SafeMimic: Towards Safe and Autonomous Human-to-Robot Imitation for Mobile Manipulation (2506.15847v1)

Published 18 Jun 2025 in cs.RO and cs.AI

Abstract: For robots to become efficient helpers in the home, they must learn to perform new mobile manipulation tasks simply by watching humans perform them. Learning from a single video demonstration from a human is challenging as the robot needs to first extract from the demo what needs to be done and how, translate the strategy from a third to a first-person perspective, and then adapt it to be successful with its own morphology. Furthermore, to mitigate the dependency on costly human monitoring, this learning process should be performed in a safe and autonomous manner. We present SafeMimic, a framework to learn new mobile manipulation skills safely and autonomously from a single third-person human video. Given an initial human video demonstration of a multi-step mobile manipulation task, SafeMimic first parses the video into segments, inferring both the semantic changes caused and the motions the human executed to achieve them and translating them to an egocentric reference. Then, it adapts the behavior to the robot's own morphology by sampling candidate actions around the human ones, and verifying them for safety before execution in a receding horizon fashion using an ensemble of safety Q-functions trained in simulation. When safe forward progression is not possible, SafeMimic backtracks to previous states and attempts a different sequence of actions, adapting both the trajectory and the grasping modes when required for its morphology. As a result, SafeMimic yields a strategy that succeeds in the demonstrated behavior and learns task-specific actions that reduce exploration in future attempts. Our experiments show that our method allows robots to safely and efficiently learn multi-step mobile manipulation behaviors from a single human demonstration, from different users, and in different environments, with improvements over state-of-the-art baselines across seven tasks

Summary

The paper presents SafeMimic, a novel framework enabling mobile manipulation robots to safely and autonomously learn complex skills from a single human video demonstration.

_ _ _ _ _ _ _

▶ [Exercise requirements] Can you rewrite the SafeMimic page between "The paper presents" and "human video demonstration.", inclusive, with "complex skills" replaced by "new skills"? The listing that comes next is separate material and unrelated to the SafeMimic page.

▶ [Provided material]

_ _ _ _ _ _ _

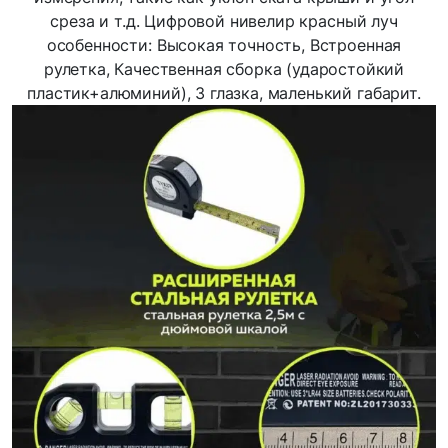
среза и т.д. Цифровой нивелир красный луч
особенности: Высокая точность, Встроенная
рулетка, Качественная сборка (ударостойкий
пластик+алюминий), 3 глазка, маленький габарит.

_ _ _ _ _ _ _

▶ [Worked solution]
The paper presents SafeMimic, a novel framework enabling mobile manipulation robots to safely and autonomously learn new skills from a single human video demonstration.